### INSTRUCTIONS TO FOLLOW
Lay out every text line from the entries below as a Markdown table with two columns, Row and Line. Number each row, skip blank lines, and leave the pictures out of the answer.

Start of EXTRACTED RECORDS

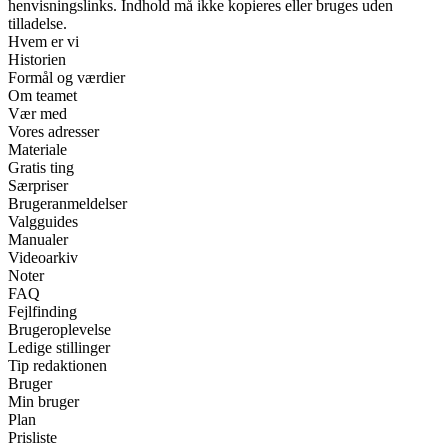
henvisningslinks. Indhold må ikke kopieres eller bruges uden
tilladelse.
Hvem er vi
Historien
Formål og værdier
Om teamet
Vær med
Vores adresser
Materiale
Gratis ting
Særpriser
Brugeranmeldelser
Valgguides
Manualer
Videoarkiv
Noter
FAQ
Fejlfinding
Brugeroplevelse
Ledige stillinger
Tip redaktionen
Bruger
Min bruger
Plan
Prisliste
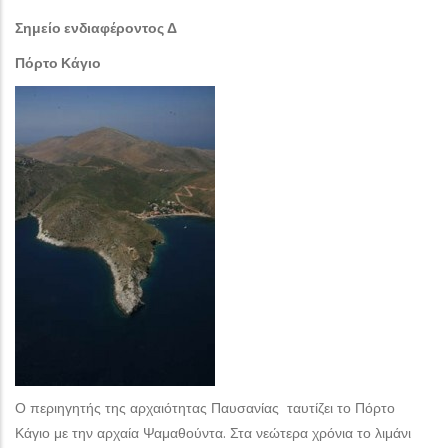
Σημείο ενδιαφέροντος Δ
Πόρτο Κάγιο
Ο περιηγητής της αρχαιότητας Παυσανίας ταυτίζει το Πόρτο
Κάγιο με την αρχαία Ψαμαθούντα. Στα νεώτερα χρόνια το λιμάνι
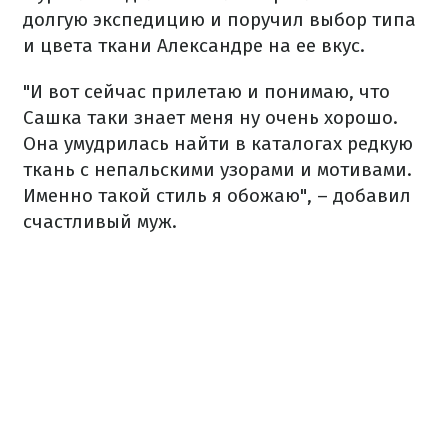
долгую экспедицию и поручил выбор типа
и цвета ткани Александре на ее вкус.
"И вот сейчас прилетаю и понимаю, что
Сашка таки знает меня ну очень хорошо.
Она умудрилась найти в каталогах редкую
ткань с непальскими узорами и мотивами.
Именно такой стиль я обожаю", – добавил
счастливый муж.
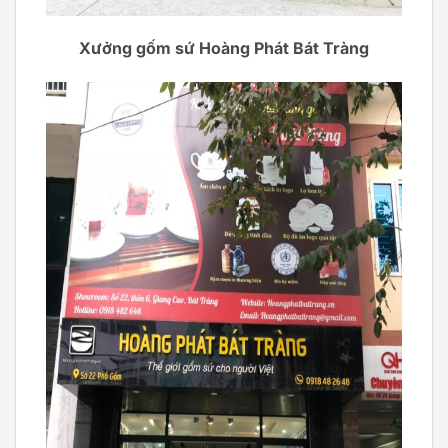
Xưởng gốm sứ Hoàng Phát Bát Tràng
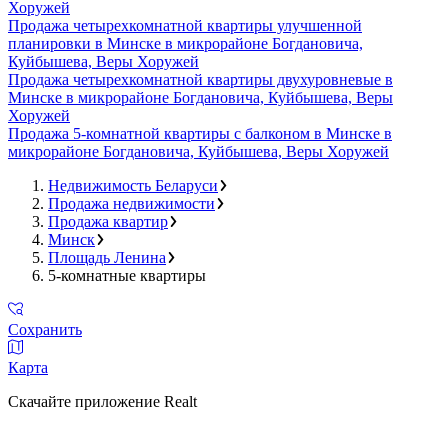
Хоружей
Продажа четырехкомнатной квартиры улучшенной
планировки в Минске в микрорайоне Богдановича,
Куйбышева, Веры Хоружей
Продажа четырехкомнатной квартиры двухуровневые в
Минске в микрорайоне Богдановича, Куйбышева, Веры
Хоружей
Продажа 5-комнатной квартиры с балконом в Минске в
микрорайоне Богдановича, Куйбышева, Веры Хоружей
Недвижимость Беларуси
Продажа недвижимости
Продажа квартир
Минск
Площадь Ленина
5-комнатные квартиры
Сохранить
Карта
Скачайте приложение Realt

End of EXTRACTED RECORDS

### SOLUTION TO THE EXERCISE
| Row | Line |
|---|---|
| 1 | henvisningslinks. Indhold må ikke kopieres eller bruges uden |
| 2 | tilladelse. |
| 3 | Hvem er vi |
| 4 | Historien |
| 5 | Formål og værdier |
| 6 | Om teamet |
| 7 | Vær med |
| 8 | Vores adresser |
| 9 | Materiale |
| 10 | Gratis ting |
| 11 | Særpriser |
| 12 | Brugeranmeldelser |
| 13 | Valgguides |
| 14 | Manualer |
| 15 | Videoarkiv |
| 16 | Noter |
| 17 | FAQ |
| 18 | Fejlfinding |
| 19 | Brugeroplevelse |
| 20 | Ledige stillinger |
| 21 | Tip redaktionen |
| 22 | Bruger |
| 23 | Min bruger |
| 24 | Plan |
| 25 | Prisliste |
| 26 | Σημείο ενδιαφέροντος Δ |
| 27 | Πόρτο Κάγιο |
| 28 | Ο περιηγητής της αρχαιότητας Παυσανίας ταυτίζει το Πόρτο |
| 29 | Κάγιο με την αρχαία Ψαμαθούντα. Στα νεώτερα χρόνια το λιμάνι |
| 30 | долгую экспедицию и поручил выбор типа |
| 31 | и цвета ткани Александре на ее вкус. |
| 32 | "И вот сейчас прилетаю и понимаю, что |
| 33 | Сашка таки знает меня ну очень хорошо. |
| 34 | Она умудрилась найти в каталогах редкую |
| 35 | ткань с непальскими узорами и мотивами. |
| 36 | Именно такой стиль я обожаю", – добавил |
| 37 | счастливый муж. |
| 38 | Xưởng gốm sứ Hoàng Phát Bát Tràng |
| 39 | Хоружей |
| 40 | Продажа четырехкомнатной квартиры улучшенной |
| 41 | планировки в Минске в микрорайоне Богдановича, |
| 42 | Куйбышева, Веры Хоружей |
| 43 | Продажа четырехкомнатной квартиры двухуровневые в |
| 44 | Минске в микрорайоне Богдановича, Куйбышева, Веры |
| 45 | Хоружей |
| 46 | Продажа 5-комнатной квартиры с балконом в Минске в |
| 47 | микрорайоне Богдановича, Куйбышева, Веры Хоружей |
| 48 | Недвижимость Беларуси |
| 49 | Продажа недвижимости |
| 50 | Продажа квартир |
| 51 | Минск |
| 52 | Площадь Ленина |
| 53 | 5-комнатные квартиры |
| 54 | Сохранить |
| 55 | Карта |
| 56 | Скачайте приложение Realt |